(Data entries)
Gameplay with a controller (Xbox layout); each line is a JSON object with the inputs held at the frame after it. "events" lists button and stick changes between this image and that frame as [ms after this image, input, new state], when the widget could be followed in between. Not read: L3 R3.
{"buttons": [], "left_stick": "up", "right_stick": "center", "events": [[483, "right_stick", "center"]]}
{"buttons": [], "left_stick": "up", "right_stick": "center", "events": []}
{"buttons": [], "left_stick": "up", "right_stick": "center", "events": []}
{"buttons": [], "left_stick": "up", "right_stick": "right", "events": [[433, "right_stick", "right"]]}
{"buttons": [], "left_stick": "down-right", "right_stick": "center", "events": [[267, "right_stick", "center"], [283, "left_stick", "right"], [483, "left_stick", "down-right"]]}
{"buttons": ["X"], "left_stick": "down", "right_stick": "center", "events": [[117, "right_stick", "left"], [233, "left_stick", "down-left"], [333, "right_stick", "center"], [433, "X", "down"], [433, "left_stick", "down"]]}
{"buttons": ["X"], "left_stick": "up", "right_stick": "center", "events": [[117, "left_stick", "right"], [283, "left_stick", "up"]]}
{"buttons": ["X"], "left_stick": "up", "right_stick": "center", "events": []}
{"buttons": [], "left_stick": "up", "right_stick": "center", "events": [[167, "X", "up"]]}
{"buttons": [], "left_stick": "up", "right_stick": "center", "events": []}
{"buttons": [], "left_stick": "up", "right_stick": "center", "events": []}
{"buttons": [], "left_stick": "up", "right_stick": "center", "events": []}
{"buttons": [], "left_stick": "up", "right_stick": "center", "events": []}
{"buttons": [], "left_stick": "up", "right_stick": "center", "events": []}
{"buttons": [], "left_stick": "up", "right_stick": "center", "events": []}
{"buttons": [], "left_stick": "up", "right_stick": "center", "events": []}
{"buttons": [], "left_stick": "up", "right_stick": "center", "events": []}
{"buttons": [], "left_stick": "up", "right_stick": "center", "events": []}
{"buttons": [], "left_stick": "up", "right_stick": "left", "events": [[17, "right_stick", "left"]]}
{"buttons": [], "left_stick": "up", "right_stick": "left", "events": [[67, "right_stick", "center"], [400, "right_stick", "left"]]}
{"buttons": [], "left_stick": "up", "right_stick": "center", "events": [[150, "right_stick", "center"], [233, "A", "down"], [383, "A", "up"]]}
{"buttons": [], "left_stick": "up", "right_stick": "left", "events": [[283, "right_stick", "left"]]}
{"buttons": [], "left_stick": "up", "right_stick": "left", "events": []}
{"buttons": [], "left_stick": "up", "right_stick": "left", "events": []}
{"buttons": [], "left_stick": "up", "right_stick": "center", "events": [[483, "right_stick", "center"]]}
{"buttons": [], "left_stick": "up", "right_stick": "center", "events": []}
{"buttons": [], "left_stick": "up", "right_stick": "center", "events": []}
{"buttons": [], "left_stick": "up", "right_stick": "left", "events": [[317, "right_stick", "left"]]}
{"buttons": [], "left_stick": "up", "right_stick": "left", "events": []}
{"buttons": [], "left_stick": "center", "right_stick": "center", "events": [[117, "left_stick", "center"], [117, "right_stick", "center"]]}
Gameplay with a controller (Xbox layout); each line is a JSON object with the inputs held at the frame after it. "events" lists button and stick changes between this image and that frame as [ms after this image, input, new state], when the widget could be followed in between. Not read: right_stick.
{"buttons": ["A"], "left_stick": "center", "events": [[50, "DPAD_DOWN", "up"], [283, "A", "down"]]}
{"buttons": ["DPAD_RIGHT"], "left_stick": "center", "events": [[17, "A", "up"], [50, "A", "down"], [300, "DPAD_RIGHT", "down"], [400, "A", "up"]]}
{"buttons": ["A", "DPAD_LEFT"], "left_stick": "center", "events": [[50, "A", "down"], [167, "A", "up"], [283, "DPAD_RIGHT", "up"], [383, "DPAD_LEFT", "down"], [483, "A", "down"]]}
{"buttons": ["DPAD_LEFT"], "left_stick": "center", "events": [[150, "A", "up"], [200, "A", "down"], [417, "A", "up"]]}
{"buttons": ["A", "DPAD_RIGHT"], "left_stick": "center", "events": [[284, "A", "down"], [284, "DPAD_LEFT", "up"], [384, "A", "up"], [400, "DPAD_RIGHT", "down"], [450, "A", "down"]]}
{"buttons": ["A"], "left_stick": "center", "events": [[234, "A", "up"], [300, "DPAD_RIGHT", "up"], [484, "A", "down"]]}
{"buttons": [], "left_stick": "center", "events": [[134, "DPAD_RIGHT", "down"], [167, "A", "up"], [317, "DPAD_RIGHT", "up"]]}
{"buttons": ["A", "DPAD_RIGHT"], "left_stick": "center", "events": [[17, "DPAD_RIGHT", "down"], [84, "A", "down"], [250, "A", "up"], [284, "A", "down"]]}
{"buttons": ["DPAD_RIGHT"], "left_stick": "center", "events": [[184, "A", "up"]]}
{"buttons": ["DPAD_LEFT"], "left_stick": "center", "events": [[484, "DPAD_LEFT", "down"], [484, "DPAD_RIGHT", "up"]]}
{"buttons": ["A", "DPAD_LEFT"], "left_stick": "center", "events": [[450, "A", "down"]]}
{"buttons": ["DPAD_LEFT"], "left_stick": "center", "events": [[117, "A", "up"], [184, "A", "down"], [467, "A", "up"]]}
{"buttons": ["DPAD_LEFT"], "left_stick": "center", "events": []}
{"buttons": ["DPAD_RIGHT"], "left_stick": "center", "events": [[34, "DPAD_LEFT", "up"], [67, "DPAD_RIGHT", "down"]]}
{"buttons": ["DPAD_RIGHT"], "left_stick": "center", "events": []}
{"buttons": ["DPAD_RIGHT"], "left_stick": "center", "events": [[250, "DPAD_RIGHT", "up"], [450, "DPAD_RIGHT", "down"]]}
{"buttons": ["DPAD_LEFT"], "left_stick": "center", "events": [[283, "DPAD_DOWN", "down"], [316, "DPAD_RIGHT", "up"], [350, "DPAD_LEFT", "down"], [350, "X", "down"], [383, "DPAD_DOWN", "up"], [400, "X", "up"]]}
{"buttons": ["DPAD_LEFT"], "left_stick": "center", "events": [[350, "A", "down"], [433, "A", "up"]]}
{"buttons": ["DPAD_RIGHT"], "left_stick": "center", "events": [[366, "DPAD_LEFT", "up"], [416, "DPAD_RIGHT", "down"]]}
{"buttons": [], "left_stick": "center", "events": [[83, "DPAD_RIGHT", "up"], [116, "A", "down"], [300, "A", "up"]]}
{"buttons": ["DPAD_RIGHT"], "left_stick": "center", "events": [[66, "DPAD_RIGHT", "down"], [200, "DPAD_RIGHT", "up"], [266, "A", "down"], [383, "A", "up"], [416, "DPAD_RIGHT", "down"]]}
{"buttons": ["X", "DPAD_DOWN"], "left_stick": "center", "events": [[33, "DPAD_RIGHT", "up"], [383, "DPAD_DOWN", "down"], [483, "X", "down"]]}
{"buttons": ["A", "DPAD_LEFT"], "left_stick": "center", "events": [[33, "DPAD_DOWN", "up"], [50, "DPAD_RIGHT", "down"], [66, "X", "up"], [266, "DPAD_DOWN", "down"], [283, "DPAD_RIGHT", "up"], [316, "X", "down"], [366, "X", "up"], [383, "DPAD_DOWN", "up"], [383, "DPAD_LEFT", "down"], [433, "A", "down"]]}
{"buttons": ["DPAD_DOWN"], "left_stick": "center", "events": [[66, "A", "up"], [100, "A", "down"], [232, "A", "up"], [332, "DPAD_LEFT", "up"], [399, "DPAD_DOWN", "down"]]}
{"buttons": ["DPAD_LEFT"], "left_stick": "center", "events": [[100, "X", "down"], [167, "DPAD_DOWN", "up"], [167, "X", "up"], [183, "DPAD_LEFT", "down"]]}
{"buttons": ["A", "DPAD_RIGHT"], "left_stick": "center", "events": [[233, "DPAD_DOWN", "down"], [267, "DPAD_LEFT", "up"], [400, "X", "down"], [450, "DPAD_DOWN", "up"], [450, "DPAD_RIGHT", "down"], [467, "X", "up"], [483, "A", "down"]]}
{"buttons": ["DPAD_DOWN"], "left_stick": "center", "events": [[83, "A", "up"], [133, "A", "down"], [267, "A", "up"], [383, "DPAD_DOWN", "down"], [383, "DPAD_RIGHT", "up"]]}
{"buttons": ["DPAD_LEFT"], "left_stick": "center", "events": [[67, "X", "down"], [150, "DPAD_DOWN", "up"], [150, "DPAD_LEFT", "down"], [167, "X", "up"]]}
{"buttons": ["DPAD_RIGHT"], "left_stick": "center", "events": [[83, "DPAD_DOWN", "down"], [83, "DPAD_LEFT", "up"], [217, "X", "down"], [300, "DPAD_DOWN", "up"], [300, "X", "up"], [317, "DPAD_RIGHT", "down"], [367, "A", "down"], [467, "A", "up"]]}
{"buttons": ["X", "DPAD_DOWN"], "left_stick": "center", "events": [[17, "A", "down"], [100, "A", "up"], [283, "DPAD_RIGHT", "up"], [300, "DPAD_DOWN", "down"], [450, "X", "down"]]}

§ **Work task**: Copy out all the lines of the records that include "when".

§ **Output of the task**:
Gameplay with a controller (Xbox layout); each line is a JSON object with the inputs held at the frame after it. "events" lists button and stick changes between this image and that frame as [ms after this image, input, new state], when the widget could be followed in between. Not read: L3 R3.
Gameplay with a controller (Xbox layout); each line is a JSON object with the inputs held at the frame after it. "events" lists button and stick changes between this image and that frame as [ms after this image, input, new state], when the widget could be followed in between. Not read: right_stick.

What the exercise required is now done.